[Opening Records provided section]

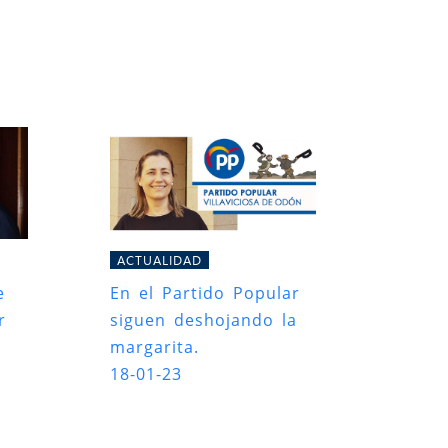
ACTUALIDAD
e
En el Partido Popular
r
siguen deshojando la
margarita.
18-01-23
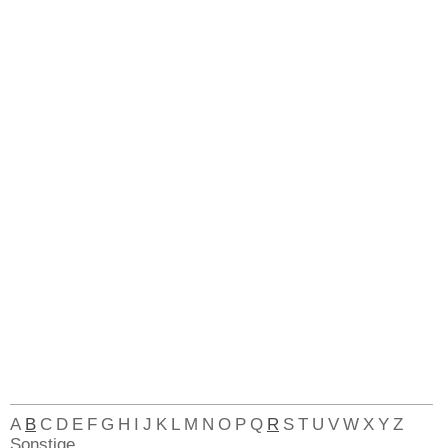
A
B
C
D
E
F
G
H
I
J
K
L
M
N
O
P
Q
R
S
T
U
V
W
X
Y
Z
Sonstige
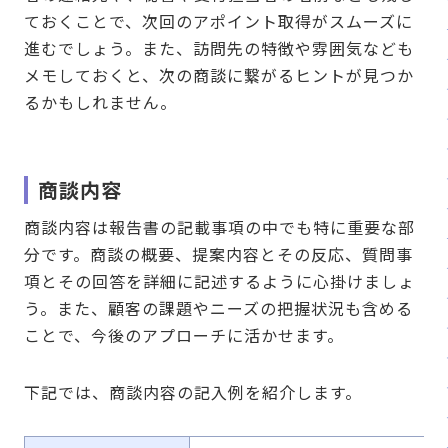
ておくことで、次回のアポイント取得がスムーズに
進むでしょう。また、訪問先の特徴や雰囲気なども
メモしておくと、次の商談に繋がるヒントが見つか
るかもしれません。
商談内容
商談内容は報告書の記載事項の中でも特に重要な部
分です。商談の概要、提案内容とその反応、質問事
項とその回答を詳細に記述するように心掛けましょ
う。また、顧客の課題やニーズの把握状況も含める
ことで、今後のアプローチに活かせます。
下記では、商談内容の記入例を紹介します。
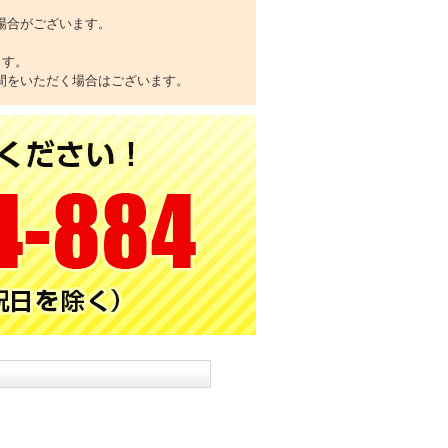
場合がございます。
ます。
間をいただく場合はございます。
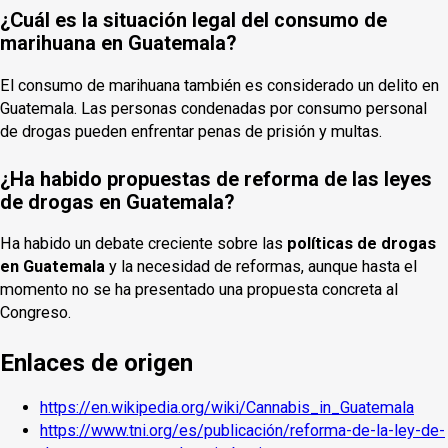
¿Cuál es la situación legal del consumo de
marihuana en Guatemala?
El consumo de marihuana también es considerado un delito en
Guatemala. Las personas condenadas por consumo personal
de drogas pueden enfrentar penas de prisión y multas.
¿Ha habido propuestas de reforma de las leyes
de drogas en Guatemala?
Ha habido un debate creciente sobre las
políticas de drogas
en Guatemala
y la necesidad de reformas, aunque hasta el
momento no se ha presentado una propuesta concreta al
Congreso.
Enlaces de origen
https://en.wikipedia.org/wiki/Cannabis_in_Guatemala
https://www.tni.org/es/publicación/reforma-de-la-ley-de-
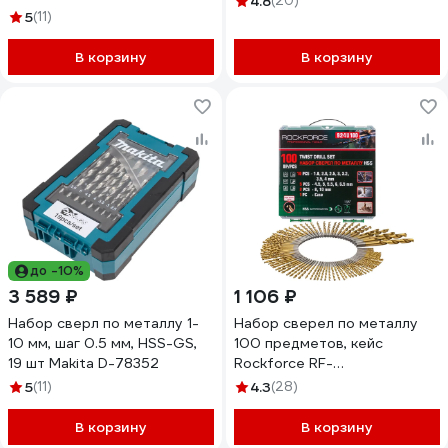
4.8
(20)
интенсивного сверления.
5
(11)
52910A
В корзину
В корзину
до -10%
3 589 ₽
1 106 ₽
Набор сверл по металлу 1-
Набор сверел по металлу
10 мм, шаг 0.5 мм, HSS-GS,
100 предметов, кейс
19 шт Makita D-78352
Rockforce RF-
924U100(57272)
5
(11)
4.3
(28)
В корзину
В корзину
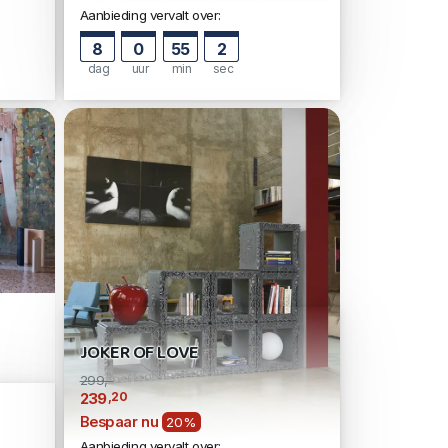
Aanbieding vervalt over:
8
0
55
1
dag
uur
min
sec
JOKER OF LOVE
299,-
,20
239
Bespaar nu
20%
Aanbieding vervalt over:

[Closing Records provided section]

◆ Try it:
The copy should match the records above exactly, except that pictures are dropped.

◆ Result of the task:
ACTUALIDAD
e
En el Partido Popular
r
siguen deshojando la
margarita.
18-01-23
A
B
C
D
E
F
G
H
I
J
K
L
M
N
O
P
Q
R
S
T
U
V
W
X
Y
Z
Sonstige
ておくことで、次回のアポイント取得がスムーズに
進むでしょう。また、訪問先の特徴や雰囲気なども
メモしておくと、次の商談に繋がるヒントが見つか
るかもしれません。
商談内容
商談内容は報告書の記載事項の中でも特に重要な部
分です。商談の概要、提案内容とその反応、質問事
項とその回答を詳細に記述するように心掛けましょ
う。また、顧客の課題やニーズの把握状況も含める
ことで、今後のアプローチに活かせます。
下記では、商談内容の記入例を紹介します。
場合がございます。
ます。
間をいただく場合はございます。
¿Cuál es la situación legal del consumo de
marihuana en Guatemala?
El consumo de marihuana también es considerado un delito en
Guatemala. Las personas condenadas por consumo personal
de drogas pueden enfrentar penas de prisión y multas.
¿Ha habido propuestas de reforma de las leyes
de drogas en Guatemala?
Ha habido un debate creciente sobre las
políticas de drogas
en Guatemala
y la necesidad de reformas, aunque hasta el
momento no se ha presentado una propuesta concreta al
Congreso.
Enlaces de origen
https://en.wikipedia.org/wiki/Cannabis_in_Guatemala
https://www.tni.org/es/publicación/reforma-de-la-ley-de-
4.8
(20)
интенсивного сверления.
5
(11)
52910A
В корзину
В корзину
до -10%
3 589 ₽
1 106 ₽
Набор сверл по металлу 1-
Набор сверел по металлу
10 мм, шаг 0.5 мм, HSS-GS,
100 предметов, кейс
19 шт Makita D-78352
Rockforce RF-
924U100(57272)
5
(11)
4.3
(28)
В корзину
В корзину
Aanbieding vervalt over:
8
0
55
1
dag
uur
min
sec
JOKER OF LOVE
299,-
,20
239
Bespaar nu
20%
Aanbieding vervalt over:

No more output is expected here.